1. Region

Autobahn am Tagebau: Herbststürme kommen, Windschutz auf der A44n noch nicht

Autobahn am Tagebau : Herbststürme kommen, Windschutz auf der A44n noch nicht

Auf der A44n am Tagebau Garzweiler stürmt es mehr als andernorts. Im vorigen Jahr wurden erste Lösungsideen zugunsten eines neuen Gutachtens verworfen. Liegt das schon vor?

Die Autobahn GmbH hat noch nicht entschieden, wie die problematische Windsituation an der A44n mitten durch den Tagebau Garzweiler abgemildert werden soll. Ein entsprechendes Windgutachten ist nach Angaben eines Sprechers Mitte April vergeben worden. Mit einem Ergebnis wird Ende des Jahres gerechnet.

Die gerade vier Jahre alte Autobahn musste bereits mehrfach gesperrt werden, weil selbst bei Windgeschwindigkeiten bis 89 Stundenkilometern, die in den umgebenden Orten gemessen wurden und dort maximal als einfacher Sturm gelten, auf der Autobahn oberhalb des Tagebaus Lkw umgestürzt waren.

Im vorigen Jahr hatte die bundeseigene Autobahngesellschaft dann als zügig umsetzbare mögliche Lösung einen technischen Aufbau mit Windmessern und automatisch daran gekoppelten Warnhinweisen und Tempolimits ins Gespräch gebracht, bis der Bauwerksaerodynamiker Hans Ruscheweyh aus Würselen die Autobahnbauer auf eine von ihm mitentwickelte DIN-Norm aufmerksam machte.

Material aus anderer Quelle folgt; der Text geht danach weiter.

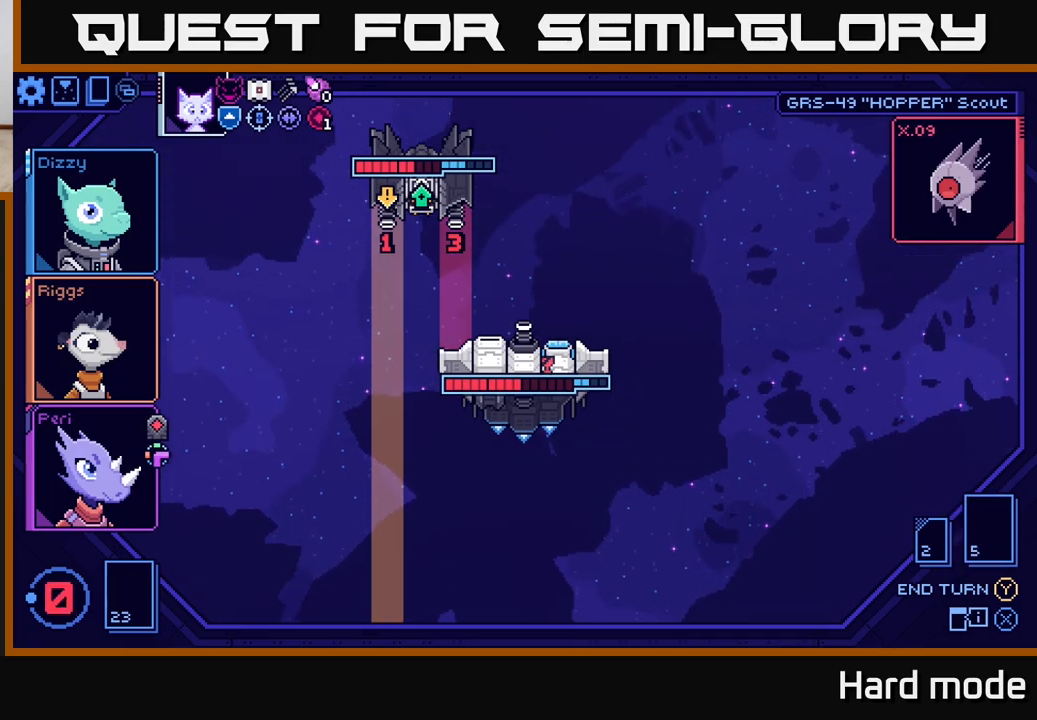
{"buttons": [], "left_stick": "center", "right_stick": "center", "events": []}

Eine Formel in dieser DIN-Norm ermöglicht für Bauwerke oberhalb von Böschungen die Berechnung der Windstärke, die je nach Neigungsgrad des Geländes immer stärker wird. Die extrem steile Tagebaukante dient demnach als Windbooster, der die Windlast, die auf Lkw und Autos einwirkt, verdoppelt. Das in Auftrag gegebene Gutachten soll diese Kausalität klären. Denn ist der Tagebau verantwortlich, müsste möglicherweise RWE als Tagebaubetreiber die Kosten für Windschutzmaßnahmen tragen.